Search the records for the string "Délka", then copy each line where it appears.

- _GIVEN DATA_
##########

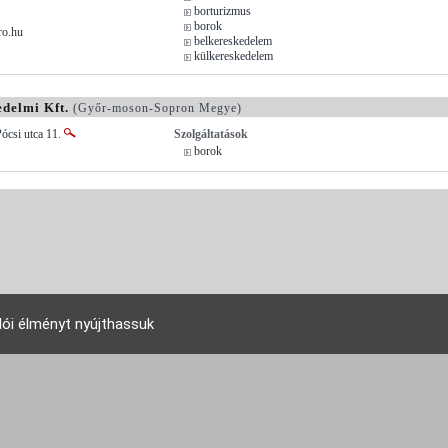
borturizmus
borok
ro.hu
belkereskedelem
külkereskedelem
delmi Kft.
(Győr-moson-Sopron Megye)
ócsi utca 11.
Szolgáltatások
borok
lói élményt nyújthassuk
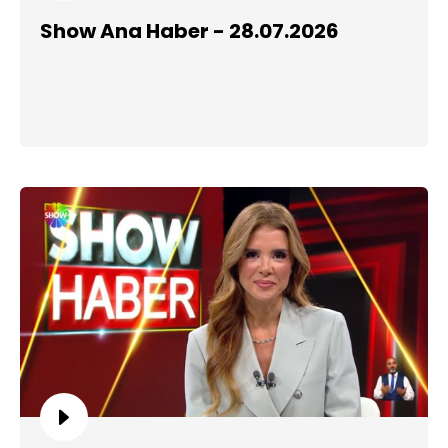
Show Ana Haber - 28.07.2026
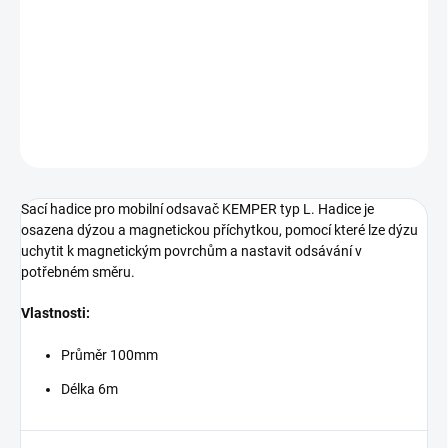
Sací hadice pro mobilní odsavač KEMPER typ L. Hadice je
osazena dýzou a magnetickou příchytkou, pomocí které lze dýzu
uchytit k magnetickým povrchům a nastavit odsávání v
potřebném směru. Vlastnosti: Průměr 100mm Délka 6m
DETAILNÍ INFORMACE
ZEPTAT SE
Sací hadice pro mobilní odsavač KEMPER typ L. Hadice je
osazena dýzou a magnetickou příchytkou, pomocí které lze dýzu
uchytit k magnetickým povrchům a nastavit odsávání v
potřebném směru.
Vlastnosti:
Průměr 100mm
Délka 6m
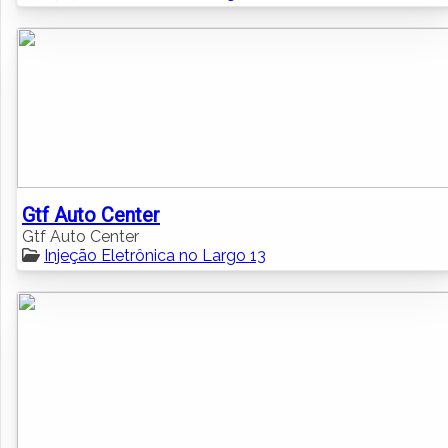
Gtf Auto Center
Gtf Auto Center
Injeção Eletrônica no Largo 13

##########

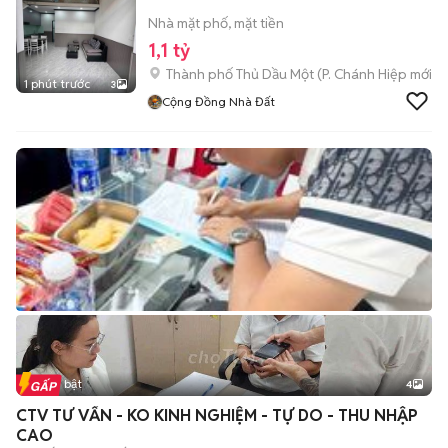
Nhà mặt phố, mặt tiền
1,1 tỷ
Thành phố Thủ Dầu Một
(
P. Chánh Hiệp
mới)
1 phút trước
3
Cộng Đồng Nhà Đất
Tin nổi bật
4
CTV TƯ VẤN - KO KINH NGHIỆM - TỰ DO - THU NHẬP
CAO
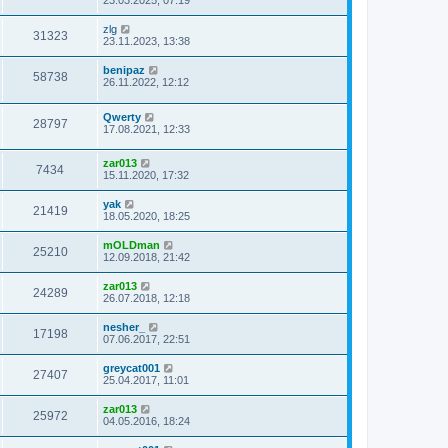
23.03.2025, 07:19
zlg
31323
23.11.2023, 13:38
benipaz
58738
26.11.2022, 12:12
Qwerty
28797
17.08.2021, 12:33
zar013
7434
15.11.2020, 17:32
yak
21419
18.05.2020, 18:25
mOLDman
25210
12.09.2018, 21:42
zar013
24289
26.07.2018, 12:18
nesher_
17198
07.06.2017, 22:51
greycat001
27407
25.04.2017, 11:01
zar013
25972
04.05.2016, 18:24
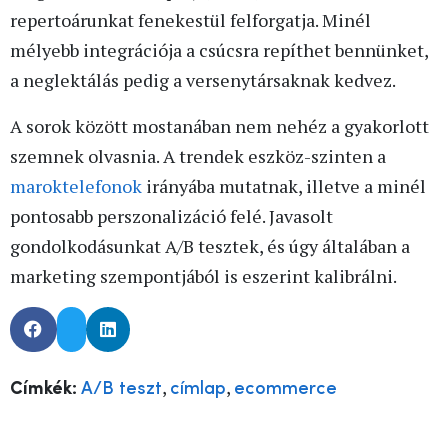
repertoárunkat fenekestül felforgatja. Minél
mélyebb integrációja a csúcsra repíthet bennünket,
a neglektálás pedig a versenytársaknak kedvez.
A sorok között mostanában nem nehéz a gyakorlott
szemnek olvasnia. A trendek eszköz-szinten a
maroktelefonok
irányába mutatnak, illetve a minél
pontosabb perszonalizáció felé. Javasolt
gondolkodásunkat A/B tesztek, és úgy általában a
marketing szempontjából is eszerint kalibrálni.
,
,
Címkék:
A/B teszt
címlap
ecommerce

##########

- _ANSWER FOR THE TASK_
potřebném směru. Vlastnosti: Průměr 100mm Délka 6m
Délka 6m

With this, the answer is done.